### To do
Write out every line of the material below word for word, keeping each line break where it falls.

### Available data
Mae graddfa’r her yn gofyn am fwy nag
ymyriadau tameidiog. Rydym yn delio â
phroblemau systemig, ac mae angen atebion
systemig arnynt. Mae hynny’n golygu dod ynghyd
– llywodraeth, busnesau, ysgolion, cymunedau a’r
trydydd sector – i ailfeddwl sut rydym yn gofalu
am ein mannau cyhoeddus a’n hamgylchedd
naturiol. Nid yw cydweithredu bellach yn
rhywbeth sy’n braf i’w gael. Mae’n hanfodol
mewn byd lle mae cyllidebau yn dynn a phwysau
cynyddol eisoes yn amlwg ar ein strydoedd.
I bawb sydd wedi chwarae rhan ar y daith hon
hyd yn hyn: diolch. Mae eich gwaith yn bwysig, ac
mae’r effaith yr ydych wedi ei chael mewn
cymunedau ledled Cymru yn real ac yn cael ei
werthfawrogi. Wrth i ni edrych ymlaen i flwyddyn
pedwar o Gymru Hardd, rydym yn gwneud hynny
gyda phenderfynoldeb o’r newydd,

### Result of this exercise
Mae graddfa’r her yn gofyn am fwy nag
ymyriadau tameidiog. Rydym yn delio â
phroblemau systemig, ac mae angen atebion
systemig arnynt. Mae hynny’n golygu dod ynghyd
– llywodraeth, busnesau, ysgolion, cymunedau a’r
trydydd sector – i ailfeddwl sut rydym yn gofalu
am ein mannau cyhoeddus a’n hamgylchedd
naturiol. Nid yw cydweithredu bellach yn
rhywbeth sy’n braf i’w gael. Mae’n hanfodol
mewn byd lle mae cyllidebau yn dynn a phwysau
cynyddol eisoes yn amlwg ar ein strydoedd.
I bawb sydd wedi chwarae rhan ar y daith hon
hyd yn hyn: diolch. Mae eich gwaith yn bwysig, ac
mae’r effaith yr ydych wedi ei chael mewn
cymunedau ledled Cymru yn real ac yn cael ei
werthfawrogi. Wrth i ni edrych ymlaen i flwyddyn
pedwar o Gymru Hardd, rydym yn gwneud hynny
gyda phenderfynoldeb o’r newydd,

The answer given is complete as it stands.